_Material shown_.
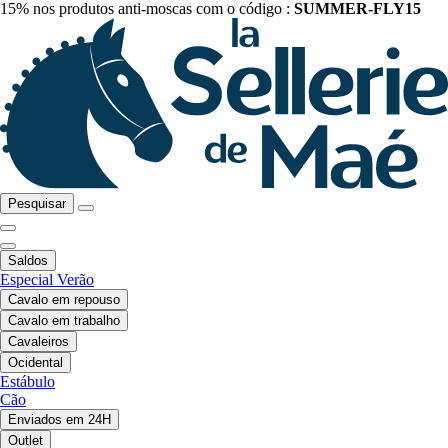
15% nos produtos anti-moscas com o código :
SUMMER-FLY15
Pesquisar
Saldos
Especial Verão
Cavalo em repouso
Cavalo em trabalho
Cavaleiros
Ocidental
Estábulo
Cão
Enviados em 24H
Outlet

==

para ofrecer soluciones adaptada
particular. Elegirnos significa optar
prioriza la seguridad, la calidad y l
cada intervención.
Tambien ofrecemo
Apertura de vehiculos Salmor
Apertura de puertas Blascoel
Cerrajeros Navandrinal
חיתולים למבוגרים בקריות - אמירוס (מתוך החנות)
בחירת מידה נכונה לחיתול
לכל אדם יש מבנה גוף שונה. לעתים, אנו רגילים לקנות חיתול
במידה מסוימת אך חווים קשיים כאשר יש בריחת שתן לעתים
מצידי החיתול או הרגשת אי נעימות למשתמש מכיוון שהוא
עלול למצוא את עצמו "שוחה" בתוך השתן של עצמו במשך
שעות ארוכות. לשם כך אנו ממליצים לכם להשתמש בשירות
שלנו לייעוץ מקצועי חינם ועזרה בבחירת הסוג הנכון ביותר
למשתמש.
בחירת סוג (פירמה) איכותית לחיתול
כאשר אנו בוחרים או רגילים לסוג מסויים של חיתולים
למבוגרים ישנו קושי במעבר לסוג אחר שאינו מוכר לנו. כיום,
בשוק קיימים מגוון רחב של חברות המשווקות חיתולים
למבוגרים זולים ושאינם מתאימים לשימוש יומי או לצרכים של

---

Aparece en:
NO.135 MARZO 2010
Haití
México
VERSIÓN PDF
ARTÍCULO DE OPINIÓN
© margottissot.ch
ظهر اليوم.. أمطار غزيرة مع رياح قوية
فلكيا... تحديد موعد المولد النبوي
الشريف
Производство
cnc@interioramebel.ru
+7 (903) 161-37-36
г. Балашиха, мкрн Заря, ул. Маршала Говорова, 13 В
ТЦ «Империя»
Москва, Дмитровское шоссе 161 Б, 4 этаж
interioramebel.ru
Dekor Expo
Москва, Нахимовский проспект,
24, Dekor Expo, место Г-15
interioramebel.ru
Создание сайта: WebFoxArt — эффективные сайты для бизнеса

_Goal of the exercise_. The answer must be every line of the records above that holds the word "Apertura".

_Written solution_.
Apertura de vehiculos Salmor
Apertura de puertas Blascoel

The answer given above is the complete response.